Polyester Chain: Buoyancy across the chain
Ethylene supplies were still tight in Asian markets escalated by technical problems at Saudi Aramco plant which reduced supplies, thus boosting prices. Shortage of ethylene feedstock at Taiwan's Nan Ya Plastics also reportedly helped spike prices. Costly naphtha too provided good support. Paraxylene markets made some upward correction in prices supported by bullish sentiments from downstream segment and good cost support. Mono ethylene glycol prices spiked in Asia as the NE markets resumed operations after the holidays last week, tracking the sharp increase in ethylene prices. Asian PTA markets firmed up driven by the surges in paraxylene and MEG prices. Post-holiday PTA market also saw big jumps in China, with inquiries increasing amidst fewer offers. Polyester chips prices jumped in Asian markets on support of rising MEG and PTA prices and improved demand from polyester markets. Polyester filament yarn markets surged ahead in Asia with prices increasing significantly in China and Malaysia/Indonesia just before the week long National Holidays in China. The Asian polyester staple fibre market too continued to remain buoyant on support of rising upstream costs and improved demand from downstream spinning segment.
Nylon Chain: Firm stand
Benzene markets were mixed with Asian and European prices on the uptrend and those in USA weakening despite the escalation in energy values on the back of a weak US$. Reportedly, European October benzene contract was agreed lower than September numbers down as expected by the market and still on the higher side since the market was well supplied and the expectations for October was not strong. Asian caprolactum markets were calm and prices remained stable as demand was steady and feedstock prices ranged bound with China on a weeklong National Day holiday. Nylon chips prices continued its firmness as cost pressure from sustained high prices of inputs was high. Nylon filament yarn prices remained firm with some spec moving up due to demand/supply mismatch while the cost pressure was still heavy. Downstream, demand from mills was passable with cautious replenishments given high prices.

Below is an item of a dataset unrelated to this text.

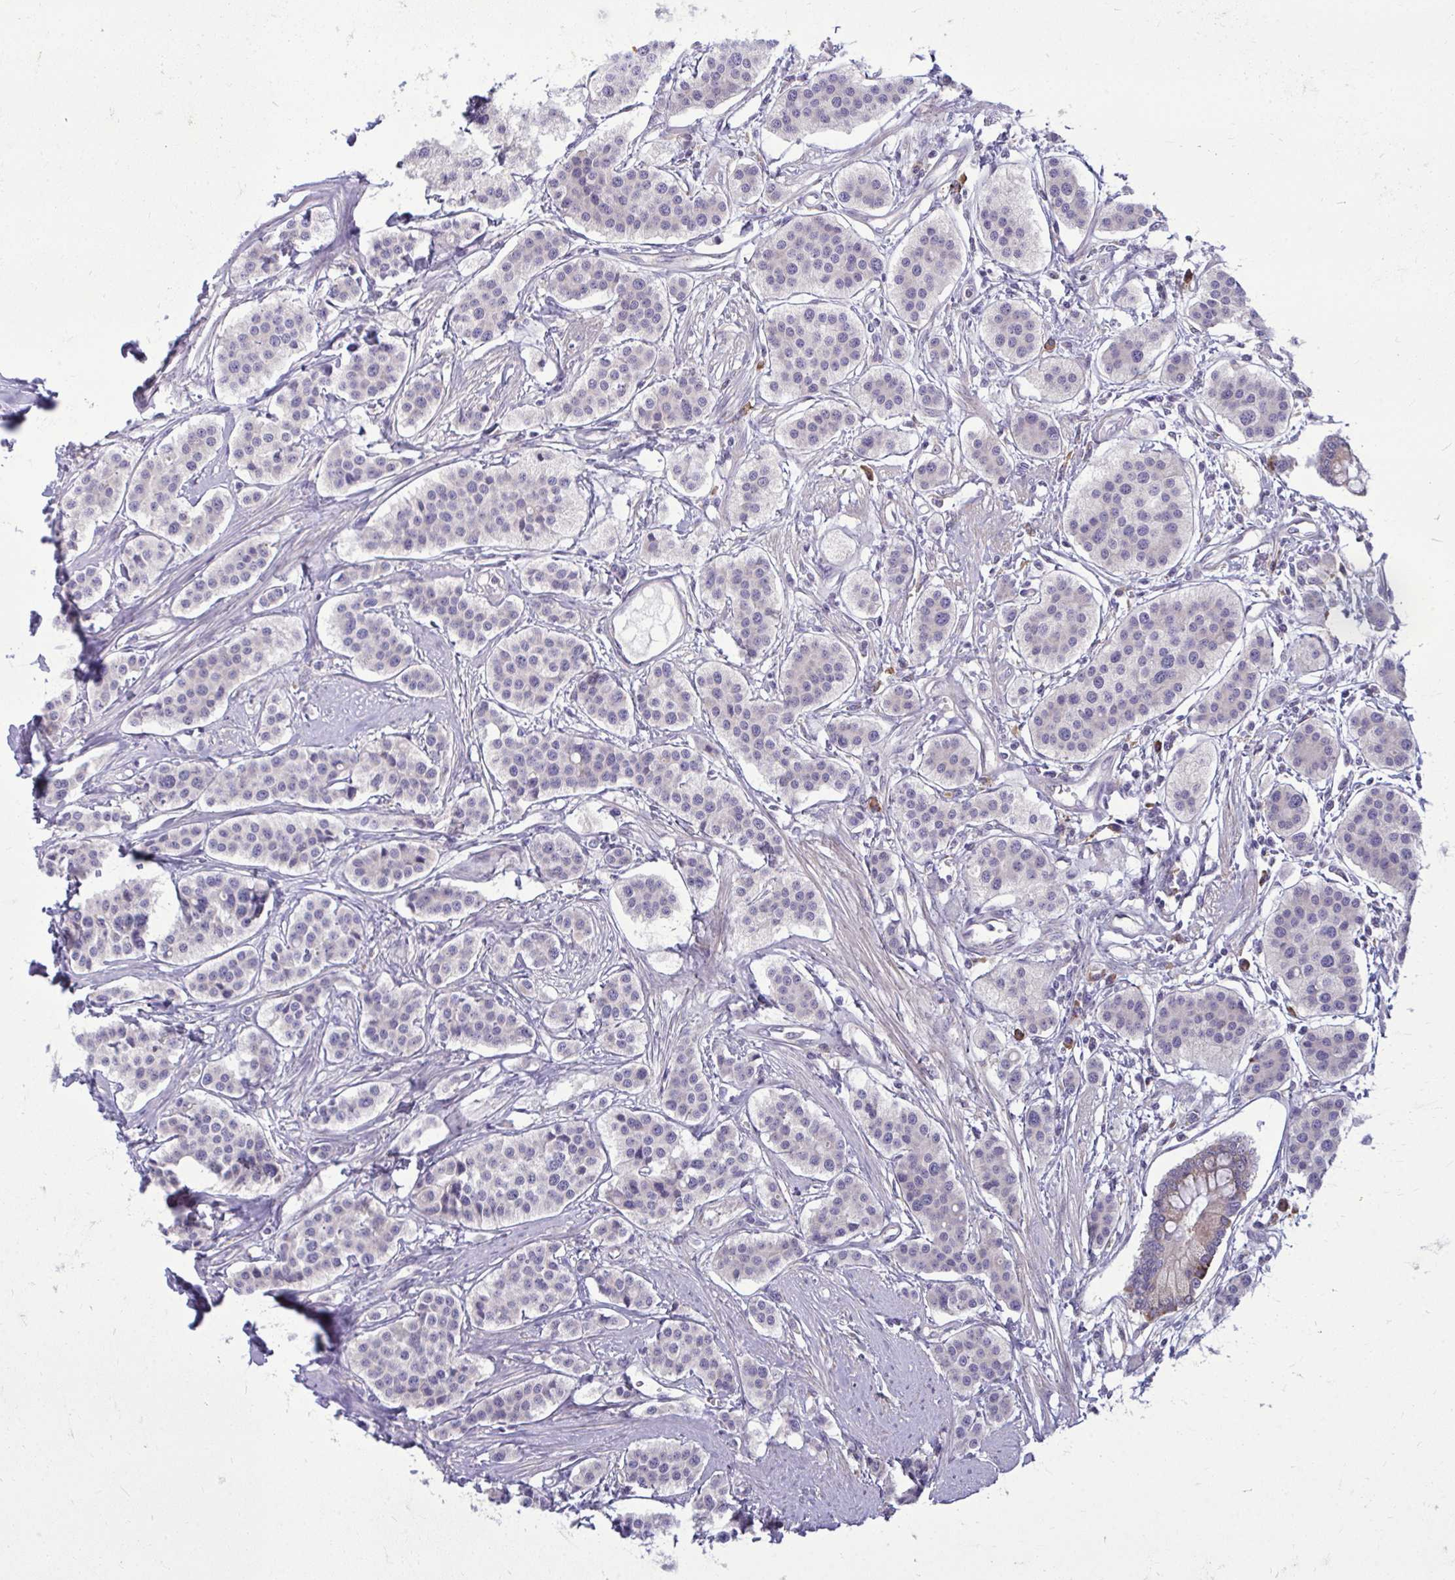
{"staining": {"intensity": "negative", "quantity": "none", "location": "none"}, "tissue": "carcinoid", "cell_type": "Tumor cells", "image_type": "cancer", "snomed": [{"axis": "morphology", "description": "Carcinoid, malignant, NOS"}, {"axis": "topography", "description": "Small intestine"}], "caption": "IHC image of human carcinoid stained for a protein (brown), which reveals no positivity in tumor cells.", "gene": "CEMP1", "patient": {"sex": "male", "age": 60}}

Acrylic Chain: Propylene rise after weeks of decline
After weeks of consecutive decline, propylene prices increased in Asian markets mainly due to uptrend in oil and naphtha prices. Demand was drive by replenishment just before the weeklong National Day holiday in China. However, the uptrend was limited by increased availability of deep sea cargoes. Acrylonitrile markets in Asia were range bound although spot prices slid up and down as some buyers stocking at lower prices before the National Day holidays in China. Supply and demand fundamentals were passable. Asian acrylic fiber markets were range bound on flat demand which was were hard to pick up. Downstream spinners were pessimistic over the future trend.

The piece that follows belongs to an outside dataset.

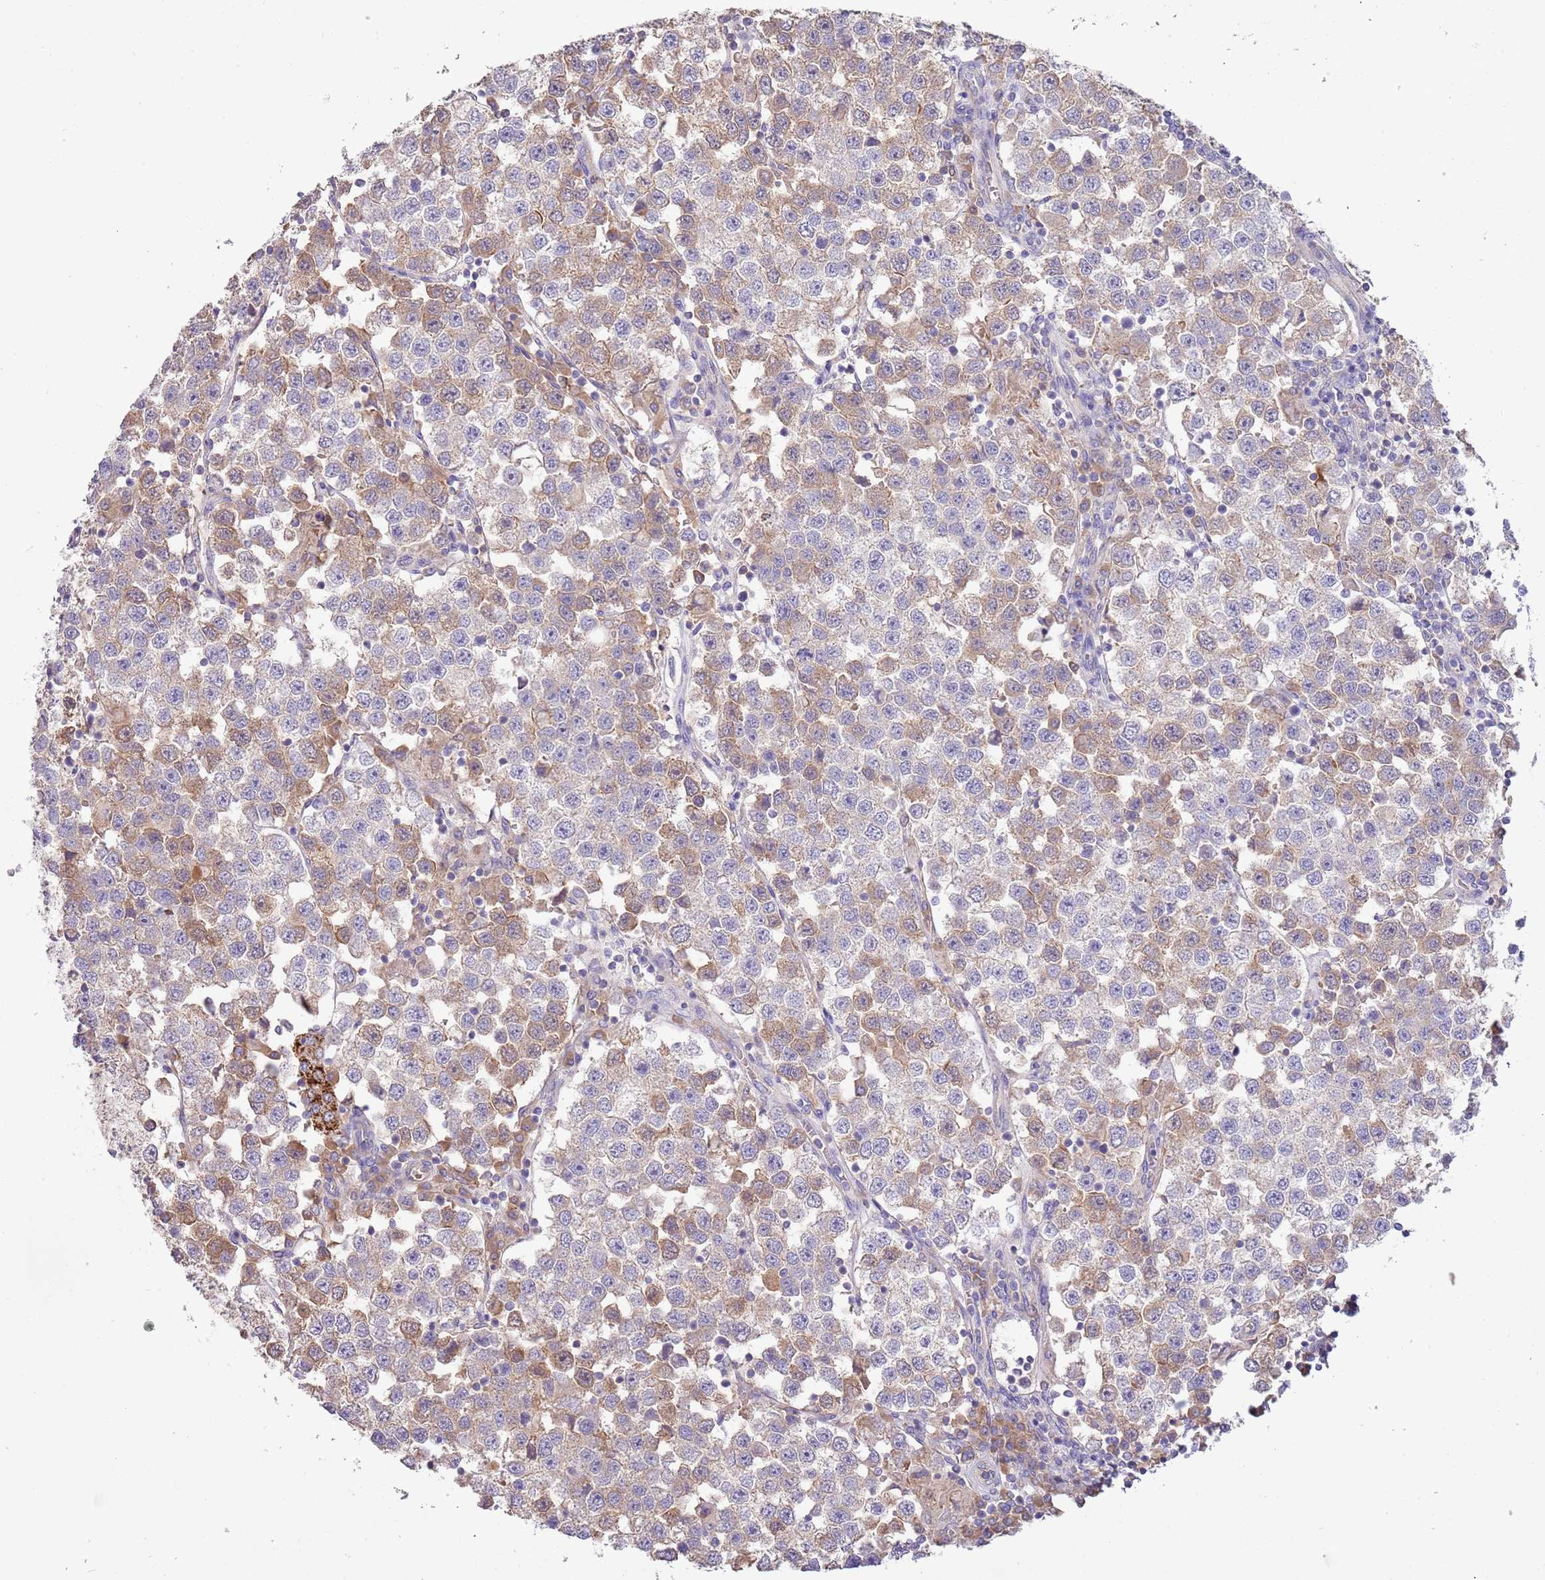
{"staining": {"intensity": "negative", "quantity": "none", "location": "none"}, "tissue": "testis cancer", "cell_type": "Tumor cells", "image_type": "cancer", "snomed": [{"axis": "morphology", "description": "Seminoma, NOS"}, {"axis": "topography", "description": "Testis"}], "caption": "DAB (3,3'-diaminobenzidine) immunohistochemical staining of testis cancer demonstrates no significant expression in tumor cells.", "gene": "TRMO", "patient": {"sex": "male", "age": 37}}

Viscose Chain: VSF and VFY dearer
The NBSK Index value at was down US$ 0.21 a ton (Euro 19.71) on the European market while the same in US market was steady at previous week’s level. In China, the BHKP Index was down US cents 89 a ton from last week. In China, the cotton linter market prices surged significantly after Mid-autumn Day holiday pulling up the cotton pulp market. However, the overall sentiment was sluggish due to pulp producers being reluctant to offload the limited stocks, while some kept off the market. Viscose staple fibre markets were bullish on support of surge in demand and increased cost support. Viscose filament markets in China were pushed up by rising feedstock cost and prices increased significantly. Most producers raised their offers and distributors and agents held limited stocks.

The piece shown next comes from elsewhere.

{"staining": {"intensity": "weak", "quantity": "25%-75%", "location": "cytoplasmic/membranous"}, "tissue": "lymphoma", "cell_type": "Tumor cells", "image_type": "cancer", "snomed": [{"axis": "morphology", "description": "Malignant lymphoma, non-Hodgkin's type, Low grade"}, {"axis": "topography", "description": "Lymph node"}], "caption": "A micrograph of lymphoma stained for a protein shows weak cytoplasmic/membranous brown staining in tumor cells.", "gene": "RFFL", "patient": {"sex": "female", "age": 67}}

Cotton: Global cotton indices at new high
Cotton prices were mixed trend after news indicating India would begin cotton export from November. Cotton futures slid as profit taking brought the price below US$ 1 a pound and through key support levels that set off automatic sell orders. The Cotlook ‘A’ index gained US cents 5.50 per pound while the China Cotton index gained RMB 2,448 a ton. The East Texas and West Texas cotton prices were also up US cents 1.50 per pound. The Karachi Cotton Association spot rate increased Pak Rs 280 per maund while prices of most Indian varieties of cotton were stable and few lost `500-800 per candy.